* **What the task requires**
Starting at the beginning of the records and ending with the line that contains "CEO Weekly Contributo", copy the text word for word, leaving the pictures out of your answer.

** Task input follows **

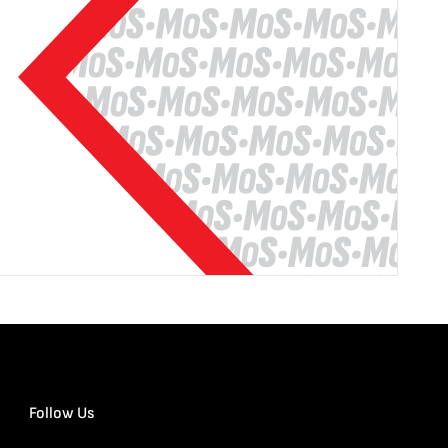
Follow Us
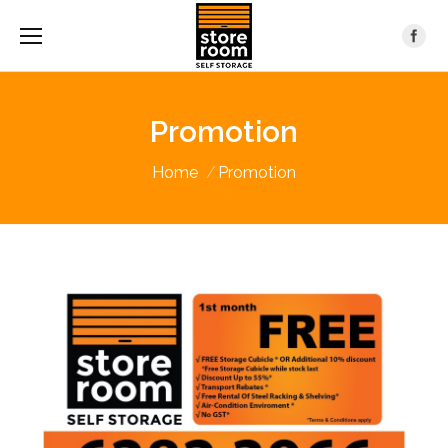
Promotion
You are here:
Home
Promotion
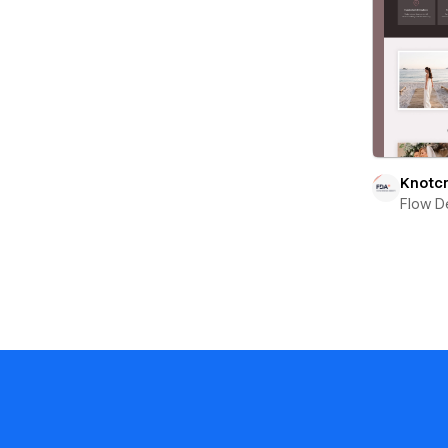
Knotcr
Flow D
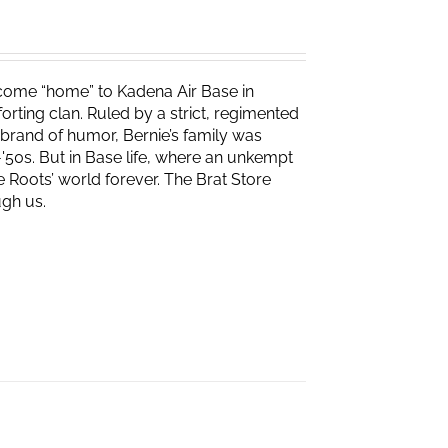
s come “home” to Kadena Air Base in
rting clan. Ruled by a strict, regimented
r brand of humor, Bernie’s family was
-'50s. But in Base life, where an unkempt
 Roots’ world forever. The Brat Store
gh us.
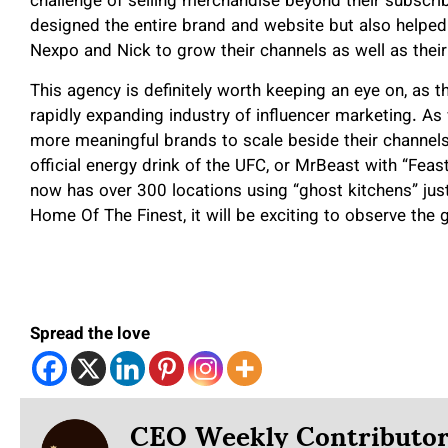
challenge of selling merchandise beyond their subscri
designed the entire brand and website but also helped 
Nexpo and Nick to grow their channels as well as thei
This agency is definitely worth keeping an eye on, as t
rapidly expanding industry of influencer marketing. As 
more meaningful brands to scale beside their channel
official energy drink of the UFC, or MrBeast with “Fe
now has over 300 locations using “ghost kitchens” jus
Home Of The Finest, it will be exciting to observe the
Spread the love
CEO Weekly Contributo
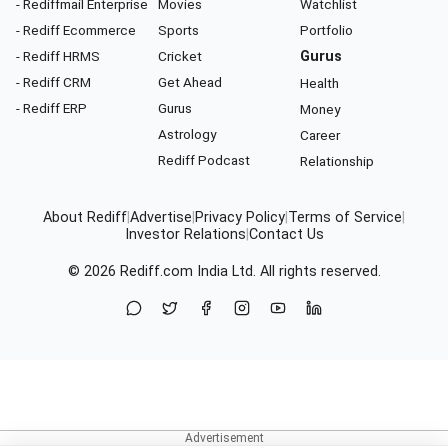
- Rediffmail Enterprise
Movies
Watchlist
- Rediff Ecommerce
Sports
Portfolio
- Rediff HRMS
Cricket
Gurus
- Rediff CRM
Get Ahead
Health
- Rediff ERP
Gurus
Money
Astrology
Career
Rediff Podcast
Relationship
About Rediff
|
Advertise
|
Privacy Policy
|
Terms of Service
|
Investor Relations
|
Contact Us
© 2026
Rediff.com
India Ltd. All rights reserved.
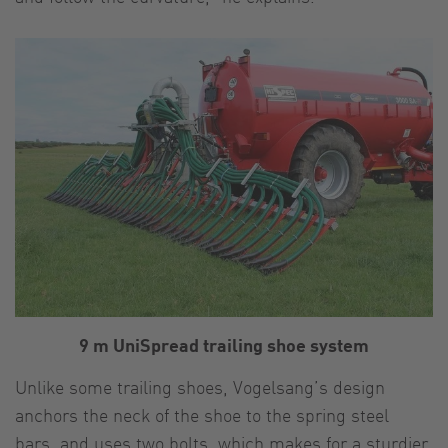
9 m UniSpread trailing shoe system
Unlike some trailing shoes, Vogelsang’s design
anchors the neck of the shoe to the spring steel
bars, and uses two bolts, which makes for a sturdier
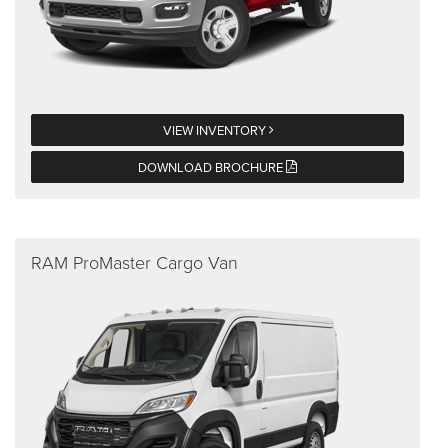
VIEW INVENTORY
DOWNLOAD BROCHURE
RAM ProMaster Cargo Van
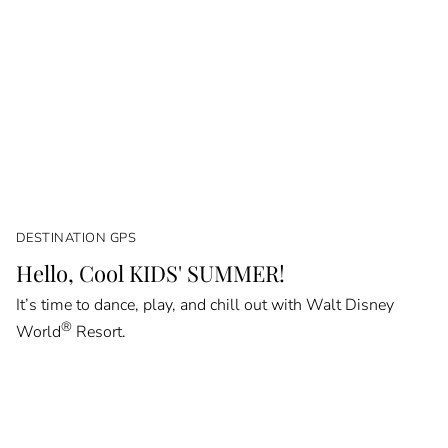
DESTINATION GPS
Hello, Cool KIDS' SUMMER!
It’s time to dance, play, and chill out with Walt Disney
®
World
Resort.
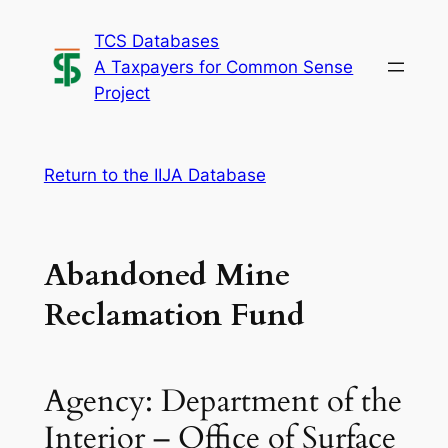
Skip
TCS Databases
to
A Taxpayers for Common Sense
content
Project
Return to the IIJA Database
Abandoned Mine
Reclamation Fund
Agency: Department of the
Interior – Office of Surface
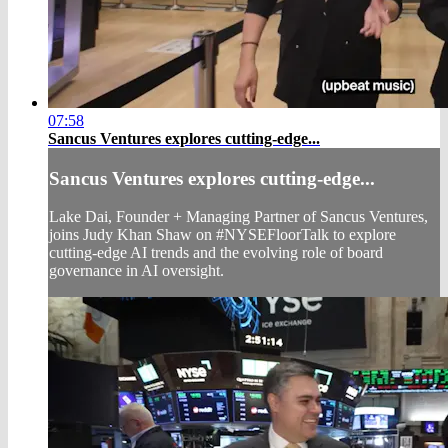
07:58
Sancus Ventures explores cutting-edge...
Sancus Ventures explores cutting-edge...
Lake Dai, Founder + Managing Partner of Sancus Ventures,
joins Judy Khan Shaw on #NYSEFloorTalk to explore
cutting-edge AI trends and the evolving role of board
governance in AI oversight.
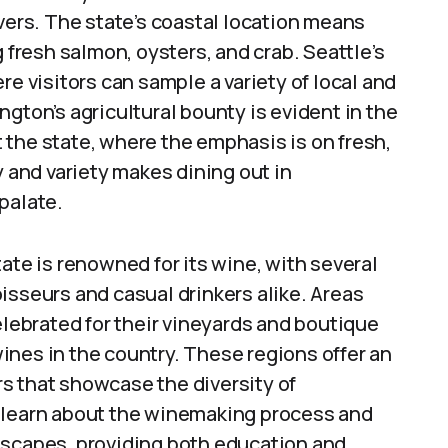
overs. The state’s coastal location means
g fresh salmon, oysters, and crab. Seattle’s
re visitors can sample a variety of local and
gton’s agricultural bounty is evident in the
 the state, where the emphasis is on fresh,
y and variety makes dining out in
palate.
te is renowned for its wine, with several
isseurs and casual drinkers alike. Areas
elebrated for their vineyards and boutique
ines in the country. These regions offer an
s that showcase the diversity of
n learn about the winemaking process and
dscapes, providing both education and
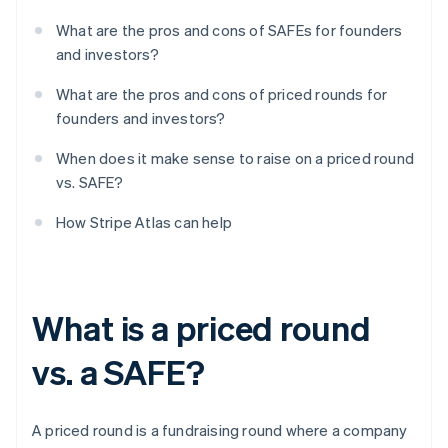
What are the pros and cons of SAFEs for founders
and investors?
What are the pros and cons of priced rounds for
founders and investors?
When does it make sense to raise on a priced round
vs. SAFE?
How Stripe Atlas can help
What is a priced round
vs. a SAFE?
A priced round is a fundraising round where a company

** End of Task input **

* **Exercise response**
Follow Us
Promotion
You are here:
Home
Promotion
Knotcr
Flow D
s come “home” to Kadena Air Base in
rting clan. Ruled by a strict, regimented
r brand of humor, Bernie’s family was
-'50s. But in Base life, where an unkempt
 Roots’ world forever. The Brat Store
gh us.
challenge of selling merchandise beyond their subscri
designed the entire brand and website but also helped 
Nexpo and Nick to grow their channels as well as thei
This agency is definitely worth keeping an eye on, as t
rapidly expanding industry of influencer marketing. As 
more meaningful brands to scale beside their channel
official energy drink of the UFC, or MrBeast with “Fe
now has over 300 locations using “ghost kitchens” jus
Home Of The Finest, it will be exciting to observe the
Spread the love
CEO Weekly Contributo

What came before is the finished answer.